I’d argue that the only reason the cops showed up at my house was because of the gunfire. The rioters didn’t happen to be carrying firearms. They did recover some ten or twelve hand guns either taken from bikers or believed to have been abandoned by them, but those guys were smart enough not to use them in New York. Or maybe they weren’t in fear of their lives, like I was. In any case, while only three percent of the 911 calls that night actually resulted in the police showing up, I was in the three percent. I’m pretty sure if I hadn’t popped off a few rounds, nobody would have come to “render aid.” In fact, while the cops were at my house trying to disarm me, the riot was still going on four or five blocks away. But the riot was fluid, ebbing and flowing. It would have taken an actual plan to contain that, and the Great Falls PD did not have a plan to quell a riot. I, on the other hand, was static, in one place. And I had a gun! That, they had a plan for.

The point is that that awkward social situation between Valerie and me got interrupted by the police, who took long enough that Valerie had time to investigate and find out she had no place to go, because everything she owned in the world was going up in flames and there was nothing she could do about it.

So when the police finally left, I was then confronted with a weeping woman with two ten-year-olds who were trying to tell her that everything was going to be okay. That’s what she always told them when they cried, so that’s what they told her when she cried.

When I found out what happened, I said, “You can stay here, of course. I have plenty of room. Call your husband and tell him to come here too. You can all stay with me until you figure something else out.”

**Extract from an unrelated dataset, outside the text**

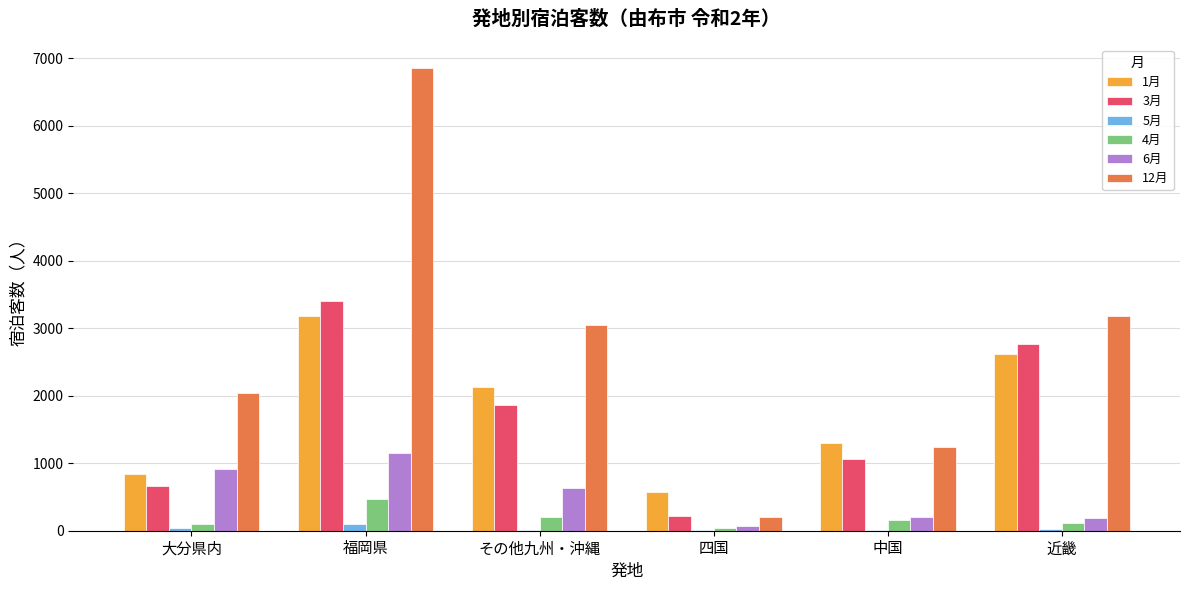

True or false: 1月 has a value of 791 at 福岡県.

False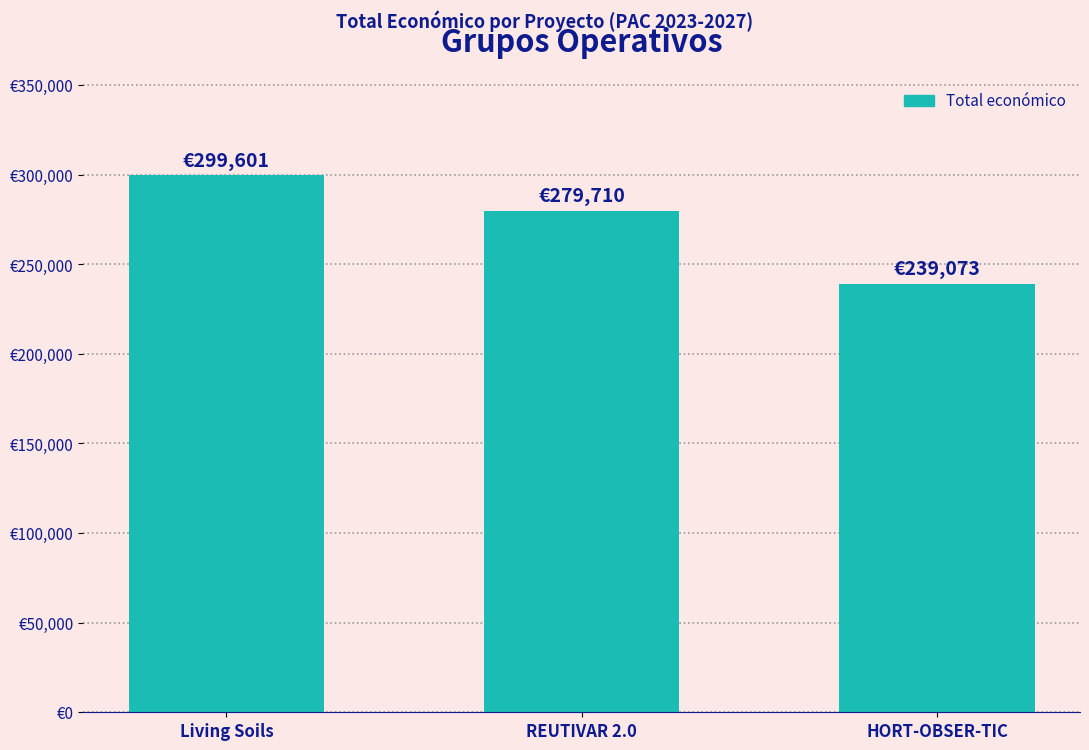

Does the chart contain any negative values?

No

That was the third thing I did right that night, and I didn’t even know it.


There was no husband, of course. I knew there were assholes in the world already, so this was simply more evidence of proof. And I knew, or had worked with, dozens of men who were like the one who victimized Valerie. These were men who thought whatever they wanted was what should happen, simply because they wanted it. And if they need to lie to get what they want, that’s fine because they deserve to have whatever it is they want. And if you wanted a woman like Valerie, then you needed to tell her what she wanted to hear, such as that you were sadly alone because of the untimely demise of your wife, or that you were a confirmed bachelor because you’d never, until you met Valerie, met the woman you sensed was your life mate.